Professor Sharon Pickering of Monash University in Melbourne believe the actual number of deaths could be three times higher, but say it's impossible to know, since no official record is kept by any government agency.
Professor Pickering has been compiling a database of Australian border deaths since 2000.
"We have basically trawled all publicly available information in relation to those people who have died after leaving places like Malaysia and Indonesia en route for Australia," she said.
"So that includes incidents of maritime tragedy, such as the Christmas Island shipwreck, but also a whole range of other maritime disasters where we know people died.
"It includes some estimates of boats that have left but have never arrived. However, we very much admit as academic researchers that we may not have access to all available information.
"That's one of the reasons that we believe there needs to be an official government-sanctioned count of those people who have attempted to enter Australia and perhaps have died."

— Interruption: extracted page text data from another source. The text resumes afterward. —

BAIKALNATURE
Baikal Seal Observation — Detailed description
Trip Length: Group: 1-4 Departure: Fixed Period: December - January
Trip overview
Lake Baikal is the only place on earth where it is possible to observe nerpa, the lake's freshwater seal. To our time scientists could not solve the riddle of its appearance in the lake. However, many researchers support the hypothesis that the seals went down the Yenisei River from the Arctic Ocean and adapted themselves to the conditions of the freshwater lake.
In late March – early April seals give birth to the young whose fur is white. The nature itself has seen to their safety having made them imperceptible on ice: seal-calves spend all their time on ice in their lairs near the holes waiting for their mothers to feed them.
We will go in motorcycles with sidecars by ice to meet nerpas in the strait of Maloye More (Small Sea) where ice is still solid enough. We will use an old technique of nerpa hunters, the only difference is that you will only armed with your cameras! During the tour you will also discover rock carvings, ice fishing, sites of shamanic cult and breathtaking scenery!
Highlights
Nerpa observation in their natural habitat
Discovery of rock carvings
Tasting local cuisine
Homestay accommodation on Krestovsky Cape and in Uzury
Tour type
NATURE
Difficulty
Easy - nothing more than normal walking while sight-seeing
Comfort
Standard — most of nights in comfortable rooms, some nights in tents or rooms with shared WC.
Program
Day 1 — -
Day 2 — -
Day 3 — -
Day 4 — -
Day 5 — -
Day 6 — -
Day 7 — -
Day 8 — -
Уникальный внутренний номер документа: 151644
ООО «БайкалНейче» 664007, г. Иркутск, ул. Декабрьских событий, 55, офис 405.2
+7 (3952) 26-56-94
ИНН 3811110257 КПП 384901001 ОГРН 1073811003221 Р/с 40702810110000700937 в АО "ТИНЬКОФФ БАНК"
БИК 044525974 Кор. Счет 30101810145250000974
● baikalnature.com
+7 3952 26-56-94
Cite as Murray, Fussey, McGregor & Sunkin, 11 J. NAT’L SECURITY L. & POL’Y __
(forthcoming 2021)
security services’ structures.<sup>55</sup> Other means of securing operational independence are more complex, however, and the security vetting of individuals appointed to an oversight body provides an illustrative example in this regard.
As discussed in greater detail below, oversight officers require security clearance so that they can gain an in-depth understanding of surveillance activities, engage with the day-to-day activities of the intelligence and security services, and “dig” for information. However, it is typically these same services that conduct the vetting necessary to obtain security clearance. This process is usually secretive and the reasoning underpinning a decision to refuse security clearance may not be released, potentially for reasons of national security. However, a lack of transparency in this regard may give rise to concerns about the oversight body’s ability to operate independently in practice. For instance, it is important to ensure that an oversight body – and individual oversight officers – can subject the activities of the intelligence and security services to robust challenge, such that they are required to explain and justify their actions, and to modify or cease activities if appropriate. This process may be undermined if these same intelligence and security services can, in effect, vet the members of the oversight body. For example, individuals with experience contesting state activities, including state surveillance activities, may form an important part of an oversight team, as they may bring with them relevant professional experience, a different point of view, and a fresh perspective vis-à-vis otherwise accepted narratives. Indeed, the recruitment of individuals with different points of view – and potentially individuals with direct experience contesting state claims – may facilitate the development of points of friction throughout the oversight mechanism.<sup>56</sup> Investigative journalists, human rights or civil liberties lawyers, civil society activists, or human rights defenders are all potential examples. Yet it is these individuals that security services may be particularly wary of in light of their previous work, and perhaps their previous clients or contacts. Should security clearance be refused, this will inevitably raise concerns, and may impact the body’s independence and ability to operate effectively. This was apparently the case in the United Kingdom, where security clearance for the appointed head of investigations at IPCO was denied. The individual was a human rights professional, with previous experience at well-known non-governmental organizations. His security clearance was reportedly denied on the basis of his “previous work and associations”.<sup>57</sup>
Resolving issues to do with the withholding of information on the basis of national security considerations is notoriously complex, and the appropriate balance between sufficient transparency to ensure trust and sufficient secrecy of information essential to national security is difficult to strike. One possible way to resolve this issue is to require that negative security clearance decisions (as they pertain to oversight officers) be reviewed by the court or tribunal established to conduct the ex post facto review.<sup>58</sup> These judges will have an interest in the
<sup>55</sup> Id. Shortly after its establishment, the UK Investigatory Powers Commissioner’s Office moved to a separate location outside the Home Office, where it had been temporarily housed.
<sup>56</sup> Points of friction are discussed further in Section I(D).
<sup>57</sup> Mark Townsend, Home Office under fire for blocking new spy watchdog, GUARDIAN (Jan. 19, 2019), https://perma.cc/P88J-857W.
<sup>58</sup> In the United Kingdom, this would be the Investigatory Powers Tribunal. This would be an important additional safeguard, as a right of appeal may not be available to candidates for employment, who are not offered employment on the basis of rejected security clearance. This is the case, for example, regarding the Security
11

Onshore deaths not recorded either
However, deaths that occurred in immigration custody are not recorded officially. Professor Pickering says that has to change.
"When we identify and chart the patterns and trends in relation to deaths in custody, we are better able to prevent them," she said.
The ABC reports one of these trends is suicide. In one month alone in 2010, three people killed themselves at Villawood Detention Centre in Sydney.
In fact, Villawood counts for 11 of the 27 deaths. The ABC reports it would be held to more account if the federal government ratifies a UN treaty.
At the moment, a proposal to put The Optional Protocol on the Prevention of Torture in place is before Parliament's Joint Standing Committee on Treaties.
The Human Rights Law centre says the protocol would provide for "independent monitoring, inspection and oversight of places of detention".
The ABC reports ratification would mean more eyes and ears watching over detention centres.